# Info on LGB 1981-1982-1983 Hand Made Engines



## psu76 (Apr 5, 2009)

Does anyone have any knowledge of the availability of the "Handmade" engines made by LGB in 1981-1983? They included the LGB 1981 4-8-2 Condenser Argentine Loco, the LGB 1982 2-8-2 Type YG Indian Loco, and the LGB 1983 2-10-0 Decapodtype German loco. There is a LGB 1981 on eBay but I have no idea if these locos are available. 
Also, does anyone have any idea how much they sell for on average?
Thank you in advance!


----------



## Garratt (Sep 15, 2012)

There is not much info around but I took a few snaps from a catalog I have. 
I'm sure if you inquired on some German large scale forums there will be someone that knows all about these LGB collectibles.
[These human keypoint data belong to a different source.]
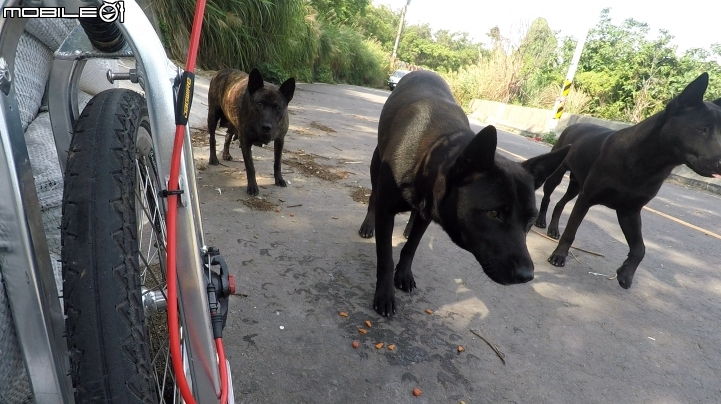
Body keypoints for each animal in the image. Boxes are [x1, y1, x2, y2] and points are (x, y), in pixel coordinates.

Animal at [207, 67, 296, 196]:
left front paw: (279, 179)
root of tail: (221, 71)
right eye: (259, 103)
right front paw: (253, 186)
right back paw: (213, 158)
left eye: (277, 108)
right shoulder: (245, 142)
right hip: (213, 116)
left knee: (227, 136)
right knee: (212, 139)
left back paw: (226, 154)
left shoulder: (280, 141)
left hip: (233, 123)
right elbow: (250, 167)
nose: (266, 127)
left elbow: (277, 162)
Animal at [358, 71, 572, 318]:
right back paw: (367, 225)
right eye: (493, 214)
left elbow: (411, 247)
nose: (526, 276)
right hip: (376, 165)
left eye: (530, 220)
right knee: (373, 197)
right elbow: (385, 257)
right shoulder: (387, 211)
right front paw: (384, 295)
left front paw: (403, 274)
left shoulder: (427, 212)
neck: (432, 153)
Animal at [536, 72, 720, 288]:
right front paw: (559, 255)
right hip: (557, 175)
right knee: (548, 197)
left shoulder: (629, 211)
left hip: (576, 185)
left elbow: (640, 248)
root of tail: (573, 125)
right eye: (702, 129)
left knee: (560, 203)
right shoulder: (587, 198)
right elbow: (571, 230)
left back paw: (553, 228)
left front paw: (626, 273)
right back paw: (541, 220)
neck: (646, 161)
They rarely come up for public sale.

Andrew


----------



## psu76 (Apr 5, 2009)

Thank you!


----------



## krs (Feb 29, 2008)

Hi,

These locomotives were actually made by a company callede Magnus (owned by Christian Höhne) and mnufactured for LGB.
There was one unique loco typr each year for the years 1977 to 1983 inclusive.
Quantity of each loco was limited to 100 units each year.
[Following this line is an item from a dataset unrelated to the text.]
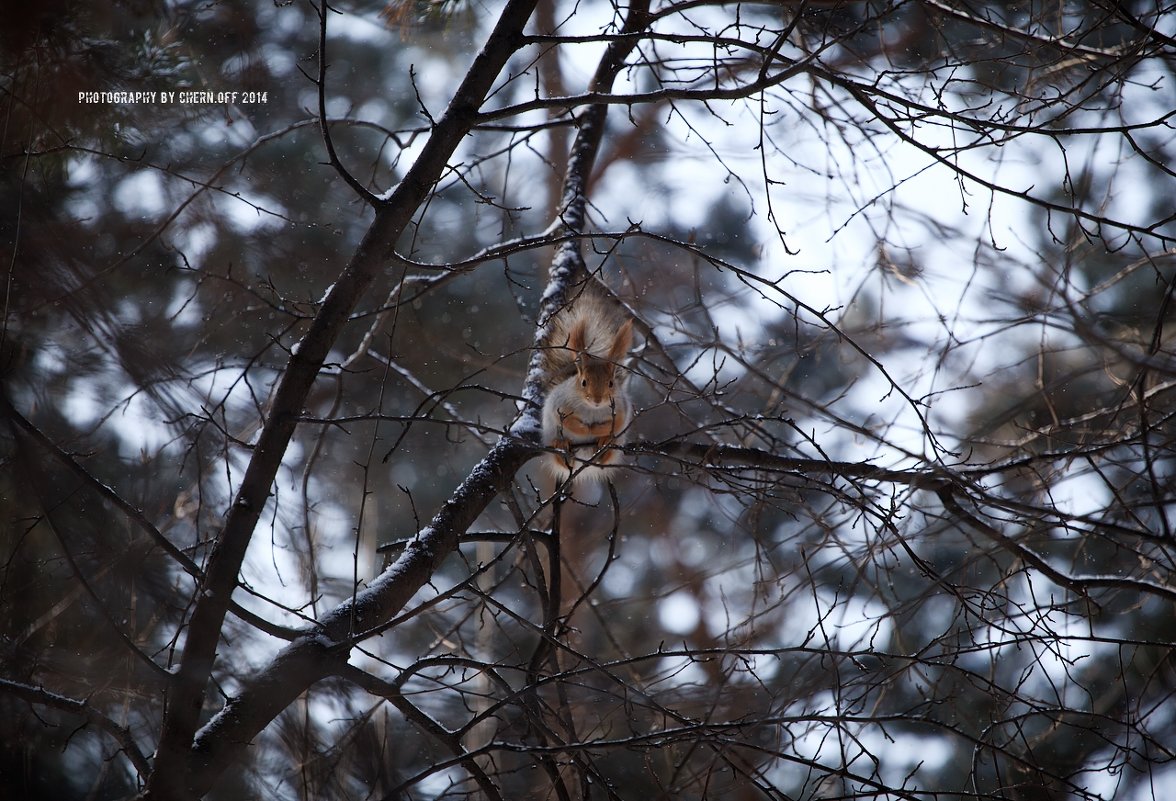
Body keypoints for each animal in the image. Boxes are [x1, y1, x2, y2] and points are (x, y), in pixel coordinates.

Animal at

There is a bit of information of two of these, the 1981 and 1982 locos on the Large Scale database at www.gbdb.info.
There are also two Magnus catalogues on the database where you can see all of these locos that Magnus made for LGB.

Typical selling price?
Don't know but they won't be cheap - they are all metal, hand-made and were built in very limited quantity.

Knut


----------



## Dr Rivet (Jan 5, 2008)

Original price, IIRC was $5000 US for each. not inexpensive at the time. Presumably they have at least held their value relative to inflation.


----------



## TOM_1/20.3 (Mar 28, 2013)

Hi,

I found one.:

http://forums.mylargescale.com/21-rolling-stock/26392-dream-come-true.html#post498745

TOM


----------



## psu76 (Apr 5, 2009)

*Thank you for everyone for your help!*

I am much smarter now about the special edition LGB Locos of the early 80's because of your help! Thank you! 
Randy


----------



## Greg Elmassian (Jan 3, 2008)

Were the drivetrains by Magnus too?


----------